English Teacher Article The advantages and disadvantages of blind observations

Summary: What are the advantages and disadvantages of “blind observation”- when someone checks everything but the lesson itself?

By: |Audience: Teachers|Category: Teaching English

The advantages and disadvantages of blind observations

 

A “blind observation” means someone such as your Director of Studies doing everything that an observer usually does (e.g. running through your lesson plan with you before the lesson and having a feedback session after) apart from actually stepping into the classroom and watching your lesson. This means that the feedback session is much more based around your own awareness of what went on in your classroom. Some people might find this idea a little strange, and there are advantages and disadvantages to this method of doing lesson observations, some of which are listed below. Please note that the number of possible disadvantages given does not mean that I do not recommend blind observations, because I actually think it is a good thing to do if you do it the right way – tips for which are included below.

 

The advantages of blind observations

 

  1. It is easier to convert into everyday awareness in your lessons

By making sure you are totally aware of what is going on in your classroom so you can describe what happened to your observer, you can train yourself to be more aware of what is happening in your lessons everyday.

 

  1. Scheduling is easier

As the “observer” doesn’t need to be free at any particular time to come into your lesson, you won’t have problems of managers cancelling observations at the last minute due to scheduling emergencies. This also means the teacher can freely choose which lesson they want to focus on. There is, however, even more pressure than with normal observations to have a feedback session as soon as possible after the lesson, before the teacher forgets the details.

 

  1. It’s good practice in observing someone else

The skills of being observant, writing a lesson up and giving a fair assessment of the lesson without focusing too much on the faults are all useful for when you observe someone else.

 

  1. The teacher should act naturally because there is no observer in the classroom

This positive factor can be used as a way of teachers preparing themselves gently for a more high pressure “real” observation later or as a way of recovering from an observation where they got nervous and blew it a bit.

 

  1. The students act naturally because there is no observer in the classroom

This is a particular benefit if you have a shy class or one that has been observed recently and might be put off by having a stranger in the classroom again.

 

The disadvantages of blind observations

 

  1. The teachers might not take it seriously

There is something about knowing that someone is going to be in your room judging you that really focuses the mind, and you might not get the full benefit if blind observations are seen as an easy option. Ways of focusing the mind in blind observations too include: a meeting before the lesson to decide what you will be focusing on during the lesson; deciding to write out a full lesson plan; giving yourself marks; and completing a written feedback form before the feedback session, after the feedback session and/ or after you have had a week or so to think about how it went.

 

  1. It might distract from the teaching

For those teachers who are not too distracted by having someone in their class observing them, having to be aware of lots of things you would normally ignore might throw you off your rhythm even more than a normal observation.

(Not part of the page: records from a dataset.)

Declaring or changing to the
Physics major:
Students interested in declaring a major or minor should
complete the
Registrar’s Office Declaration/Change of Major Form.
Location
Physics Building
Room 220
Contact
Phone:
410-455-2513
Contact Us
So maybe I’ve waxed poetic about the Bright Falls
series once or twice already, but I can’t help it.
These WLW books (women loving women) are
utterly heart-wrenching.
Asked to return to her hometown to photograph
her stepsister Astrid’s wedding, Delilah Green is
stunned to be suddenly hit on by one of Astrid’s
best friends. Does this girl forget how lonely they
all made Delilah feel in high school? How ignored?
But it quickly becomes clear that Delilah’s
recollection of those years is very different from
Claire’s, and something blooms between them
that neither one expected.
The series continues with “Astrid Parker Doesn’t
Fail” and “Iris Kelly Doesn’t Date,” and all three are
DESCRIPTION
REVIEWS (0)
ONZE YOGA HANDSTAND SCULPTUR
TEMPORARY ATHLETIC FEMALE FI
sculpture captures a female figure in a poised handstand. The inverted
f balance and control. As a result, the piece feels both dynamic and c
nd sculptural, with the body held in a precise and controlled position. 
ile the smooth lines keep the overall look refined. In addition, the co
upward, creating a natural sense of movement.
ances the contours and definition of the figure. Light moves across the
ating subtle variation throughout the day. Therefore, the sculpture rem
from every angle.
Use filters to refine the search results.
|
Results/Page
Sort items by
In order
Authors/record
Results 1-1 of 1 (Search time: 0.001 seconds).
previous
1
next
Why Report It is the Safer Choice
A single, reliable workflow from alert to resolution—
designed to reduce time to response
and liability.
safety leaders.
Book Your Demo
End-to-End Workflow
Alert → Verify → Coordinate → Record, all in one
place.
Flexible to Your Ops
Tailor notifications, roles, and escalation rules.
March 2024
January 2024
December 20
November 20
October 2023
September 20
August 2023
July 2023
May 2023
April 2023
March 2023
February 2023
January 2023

Ways round this include concentrating on just one or two points of what goes on (e.g. student errors or classroom interactions) and planning a lesson with lots of pair and groupwork so you have time to look around and notice stuff.

 

  1. It is more labour intensive for the person teaching the class

Because the person teaching the lesson has to write up the feedback and describe what happens to someone who hasn’t seen it, it can put more of a time burden on them than more typical observations do. The lessened stress of not being watched partly makes up for this, and observation tasks and feedback forms can be designed to make the additional time not too bothersome.

 

  1. All the feedback has to be written down after the class

This means a free time has to be scheduled to do it, preferably before teaching another class, and that teachers have to be disciplined about doing so.

 

  1. The teacher can’t take the students’ viewpoint

One great thing an observer at the back of your class can do is see things from the same position as your students, e.g. see if they can read the writing on the board, and this is difficult to reproduce in your own class. If you can get into the habit of stepping to the back of the classroom any chance you get, however, this is a great classroom routine to develop.

 

  1. There are some things the teacher can’t possibly become aware of about their teaching

Some things just need another person’s eye, e.g. noticing things about your handwriting, accent, verbal ticks, or body language. Once you have had an observer who has seen your class point these things out, though, you should be able to notice them much more easily during a blind observation. The simplest solution, then, is to alternate blind observations and “normal” observations.

 

  1. You can’t write and teach at the same time

Some observation tasks such as counting each S-S (student to student) and T-S (teacher to student) interaction are not possible for someone who has to teach the class at the same time. The only solutions are to choose easier observation tasks or to ask the students to monitor each other during groupwork, e.g. making each group of three a pair of speakers and one observer.